Yeni Şafak Gazetesi Ankara Temsilcisi Abdülkadir Selvi, çözüm sürecinde hükümetin “şartlı müzakere” dönemine geçeceğini belirterek, “Başbakan çözüm süreci açısından güçlü bir irade ortaya koyuyor. Ama kamu otoritesinin sağlanması noktasında da uyarılarda bulunuyor. Çıkan tabloyu tam ifade edebilir mi bilemiyorum ama 'Şartlı müzakere' dönemine geçiliyor demek daha doğru olur. 28 Şubat sürecinde demokrasi karşıtı olarak kullanıldığı için sevimsiz bir yanı var ama yaşananlardan sonra çözüm sürecine balans ayarı yapılıyor” dedi.
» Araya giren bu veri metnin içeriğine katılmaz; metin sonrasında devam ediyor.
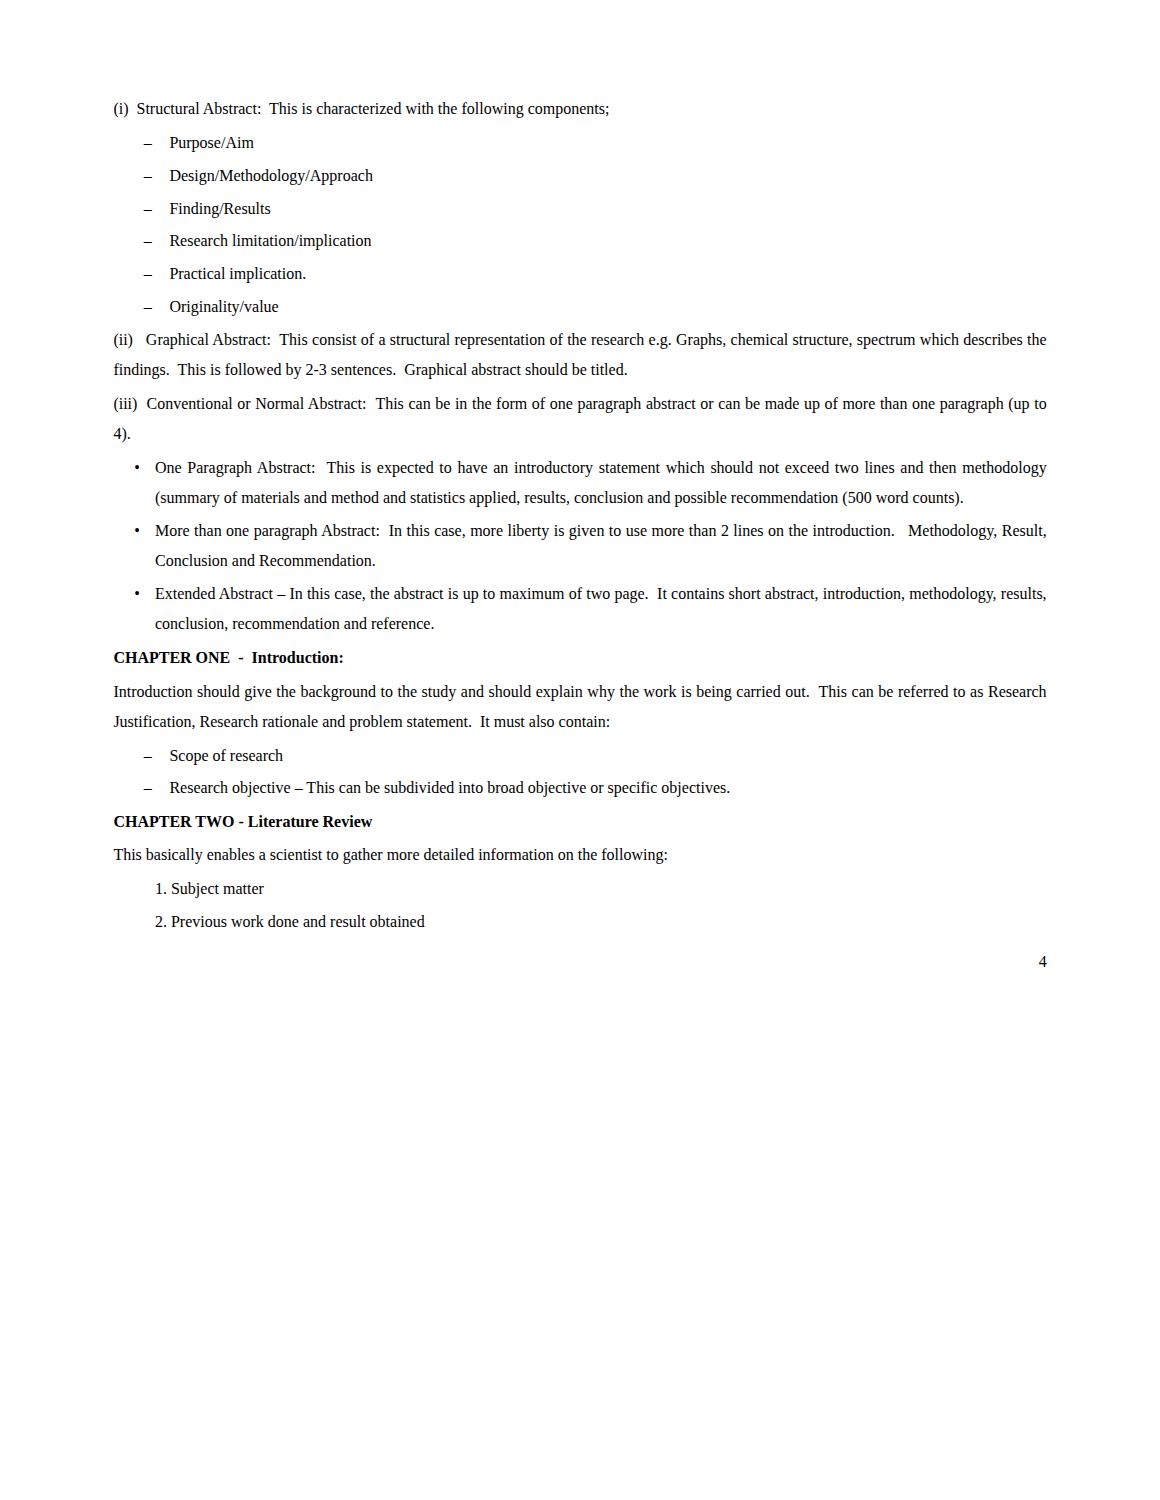(i) Structural Abstract: This is characterized with the following components;
Purpose/Aim
Design/Methodology/Approach
Finding/Results
Research limitation/implication
Practical implication.
Originality/value
(ii) Graphical Abstract: This consist of a structural representation of the research e.g. Graphs, chemical structure, spectrum which describes the findings. This is followed by 2-3 sentences. Graphical abstract should be titled.
(iii) Conventional or Normal Abstract: This can be in the form of one paragraph abstract or can be made up of more than one paragraph (up to 4).
One Paragraph Abstract: This is expected to have an introductory statement which should not exceed two lines and then methodology (summary of materials and method and statistics applied, results, conclusion and possible recommendation (500 word counts).
More than one paragraph Abstract: In this case, more liberty is given to use more than 2 lines on the introduction. Methodology, Result, Conclusion and Recommendation.
Extended Abstract – In this case, the abstract is up to maximum of two page. It contains short abstract, introduction, methodology, results, conclusion, recommendation and reference.
CHAPTER ONE - Introduction:
Introduction should give the background to the study and should explain why the work is being carried out. This can be referred to as Research Justification, Research rationale and problem statement. It must also contain:
Scope of research
Research objective – This can be subdivided into broad objective or specific objectives.
CHAPTER TWO - Literature Review
This basically enables a scientist to gather more detailed information on the following:
Subject matter
Previous work done and result obtained
4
Abdülkadir Selvi’nin Yeni Şafak’ta “Çözüm süreci stres testinde” başlığıyla yayımlanan (3 Kasım 2014) şöyle:
Çözüm süreci stres testinde
Bankacılık deyimiyle anlatacak olursak çözüm süreci stres testinden geçiyor.
Kobani'deki gelişmeler, Kandil'in ABD ile girdiği işbirliği süreci burada olumsuz faktörlerin başında geliyor.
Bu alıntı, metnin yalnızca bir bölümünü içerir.